• **Quesito A**
Nel brano sulle abitazioni berbere di Matmata, quanto erano profonde le fosse scavate nella pietra arenaria?
• **Quesito B**
Estendi il brano sulle abitazioni berbere di Matmata, riprendendo subito dopo la sua ultima frase.

• **Brano dell'esercizio**
-*-*-

A Matmata, nel sud della Tunisia, villaggio separato dal governatorato di Tozeur dal grande lago salato di Chott el Jerid, i berberi, per diverse migliaia di anni, hanno abbracciato questo concetto abitativo.

Questa zona, unico corridoio via terra tra la Tunisia e la Libia è stata per secoli oggetto delle incursioni degli arabi e soltanto in seguito, quando le relazioni tra arabi e berberi si sono fatte più amichevoli, questi ultimi hanno deciso di spostare le loro abitazioni dall’alta montagna alle pianure di Matmata.

Hanno così iniziato a costruire le loro case scavando grandi fosse nel terreno di pietra arenaria, materiale malleabile ma robusto, con profondità di circa 6 metri. Una volta scavate, queste venivano lasciate a cielo aperto, sfruttando la fossa centrale come cortile e poi costruendoci intorno le varie stanze che componevano la casa. A sua volta, poi, ogni cortile veniva collegato agli altri attraverso dei corridoi sotterranei.

-*-*-

Righe di dati:
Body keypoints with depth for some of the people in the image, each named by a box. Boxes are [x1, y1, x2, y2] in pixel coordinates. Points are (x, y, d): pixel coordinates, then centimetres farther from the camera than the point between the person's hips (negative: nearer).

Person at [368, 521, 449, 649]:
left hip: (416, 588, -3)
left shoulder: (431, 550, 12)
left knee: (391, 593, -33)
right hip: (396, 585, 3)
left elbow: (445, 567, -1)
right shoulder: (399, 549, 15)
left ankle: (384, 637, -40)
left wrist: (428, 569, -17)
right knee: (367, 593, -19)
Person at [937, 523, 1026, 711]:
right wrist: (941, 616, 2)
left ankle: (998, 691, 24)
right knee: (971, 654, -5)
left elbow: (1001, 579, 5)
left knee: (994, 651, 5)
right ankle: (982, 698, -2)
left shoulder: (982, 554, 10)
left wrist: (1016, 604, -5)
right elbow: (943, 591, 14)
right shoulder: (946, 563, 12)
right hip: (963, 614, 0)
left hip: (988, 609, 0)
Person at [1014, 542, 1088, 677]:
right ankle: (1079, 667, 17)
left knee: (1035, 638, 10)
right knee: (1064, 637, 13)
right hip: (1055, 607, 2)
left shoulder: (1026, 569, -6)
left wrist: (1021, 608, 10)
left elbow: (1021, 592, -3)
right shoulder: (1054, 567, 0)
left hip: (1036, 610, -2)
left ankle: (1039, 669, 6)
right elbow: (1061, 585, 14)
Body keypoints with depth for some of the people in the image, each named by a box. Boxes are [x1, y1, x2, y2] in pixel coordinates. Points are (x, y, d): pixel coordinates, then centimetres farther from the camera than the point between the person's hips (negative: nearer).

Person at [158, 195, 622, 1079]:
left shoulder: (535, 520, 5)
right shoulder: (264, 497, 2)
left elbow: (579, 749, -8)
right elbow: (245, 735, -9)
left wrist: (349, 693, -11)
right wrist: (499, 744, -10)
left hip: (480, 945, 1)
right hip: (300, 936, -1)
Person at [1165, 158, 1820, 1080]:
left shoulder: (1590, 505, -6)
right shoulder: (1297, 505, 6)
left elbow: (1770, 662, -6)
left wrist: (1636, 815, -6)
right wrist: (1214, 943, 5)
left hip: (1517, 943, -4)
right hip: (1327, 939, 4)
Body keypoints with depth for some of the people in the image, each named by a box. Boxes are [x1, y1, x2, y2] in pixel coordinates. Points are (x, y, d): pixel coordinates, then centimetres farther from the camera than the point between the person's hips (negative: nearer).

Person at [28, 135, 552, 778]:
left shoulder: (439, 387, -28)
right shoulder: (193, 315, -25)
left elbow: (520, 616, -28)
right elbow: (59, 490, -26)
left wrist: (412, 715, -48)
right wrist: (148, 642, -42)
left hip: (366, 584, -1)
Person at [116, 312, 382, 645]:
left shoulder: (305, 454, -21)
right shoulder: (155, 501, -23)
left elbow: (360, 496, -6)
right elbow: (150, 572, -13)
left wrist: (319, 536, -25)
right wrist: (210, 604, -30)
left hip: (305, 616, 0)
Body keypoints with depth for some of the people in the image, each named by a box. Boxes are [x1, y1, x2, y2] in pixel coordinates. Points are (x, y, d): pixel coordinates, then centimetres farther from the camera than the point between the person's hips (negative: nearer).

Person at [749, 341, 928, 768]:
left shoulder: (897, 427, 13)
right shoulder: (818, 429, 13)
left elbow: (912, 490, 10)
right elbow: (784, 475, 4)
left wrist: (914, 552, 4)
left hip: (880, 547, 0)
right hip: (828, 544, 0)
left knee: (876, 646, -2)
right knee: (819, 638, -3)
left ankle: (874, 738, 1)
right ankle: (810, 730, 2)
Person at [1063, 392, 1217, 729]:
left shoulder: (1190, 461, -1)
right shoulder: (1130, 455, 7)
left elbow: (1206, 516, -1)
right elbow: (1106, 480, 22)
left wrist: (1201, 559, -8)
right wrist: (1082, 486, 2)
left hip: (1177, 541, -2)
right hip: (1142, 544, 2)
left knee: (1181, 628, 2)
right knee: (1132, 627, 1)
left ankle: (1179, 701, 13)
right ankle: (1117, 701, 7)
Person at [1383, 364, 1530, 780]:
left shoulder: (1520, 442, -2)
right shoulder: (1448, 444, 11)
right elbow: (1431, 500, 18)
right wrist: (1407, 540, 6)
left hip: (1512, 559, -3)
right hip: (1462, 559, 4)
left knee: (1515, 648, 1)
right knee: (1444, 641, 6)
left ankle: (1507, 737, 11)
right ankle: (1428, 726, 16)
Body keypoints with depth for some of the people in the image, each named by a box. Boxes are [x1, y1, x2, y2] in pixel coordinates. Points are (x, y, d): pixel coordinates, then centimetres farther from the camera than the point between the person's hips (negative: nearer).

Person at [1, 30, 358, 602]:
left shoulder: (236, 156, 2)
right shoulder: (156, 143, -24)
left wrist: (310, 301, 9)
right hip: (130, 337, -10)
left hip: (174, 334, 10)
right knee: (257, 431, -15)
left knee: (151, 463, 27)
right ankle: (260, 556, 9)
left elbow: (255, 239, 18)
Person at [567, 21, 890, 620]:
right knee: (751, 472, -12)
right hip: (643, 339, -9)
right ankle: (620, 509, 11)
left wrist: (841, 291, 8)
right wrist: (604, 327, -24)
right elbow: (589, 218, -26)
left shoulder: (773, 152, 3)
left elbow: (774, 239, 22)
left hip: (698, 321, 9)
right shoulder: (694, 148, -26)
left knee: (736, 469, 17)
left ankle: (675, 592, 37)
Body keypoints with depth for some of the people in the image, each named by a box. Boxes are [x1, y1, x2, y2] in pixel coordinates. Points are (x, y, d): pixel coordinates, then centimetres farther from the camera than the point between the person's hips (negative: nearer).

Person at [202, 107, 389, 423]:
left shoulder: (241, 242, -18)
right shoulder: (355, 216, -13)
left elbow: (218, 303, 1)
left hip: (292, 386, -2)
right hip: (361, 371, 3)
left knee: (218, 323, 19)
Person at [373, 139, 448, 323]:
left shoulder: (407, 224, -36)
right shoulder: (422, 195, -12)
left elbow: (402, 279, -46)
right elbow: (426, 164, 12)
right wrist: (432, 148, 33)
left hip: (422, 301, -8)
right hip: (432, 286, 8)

-*-*-

• **La tua risposta A**
Circa 6 metri.

• **La tua risposta B**
In questa piccola località, nel mezzo del deserto del Sahara, poche di queste case sono ancora utilizzate e molte sono andate distrutte. Negli ultimi decenni, infatti, a causa dello spopolamento, molte persone hanno lasciato la propria abitazione. Solo poche famiglie sono rimaste, alcune perché legate alla loro terra come le donne più anziane, altre perché non hanno la possibilità di trasferirsi. Coloro che abitano ancora queste case-grotta, sono, tuttavia, ancorati alle tradizioni del passato, come si può notare dall’arredamento minimalista ed essenziale, a dimostrazione di abitudini di vita ancora semplici e povere.

Nonostante la particolarità di questo territorio, esso è rimasto piuttosto sconosciuto fino alla fine degli anni 70, quando George Lucas, decise di ambientarvi l’Episodio IV – Una nuova speranza di Guerre Stellari, colpito sia dallo stile delle abitazioni, tanto da utilizzarle nel film per riprendere alcune scene di interno, sia dal deserto circostante che, dotato di molti crateri, ricorda il paesaggio lunare.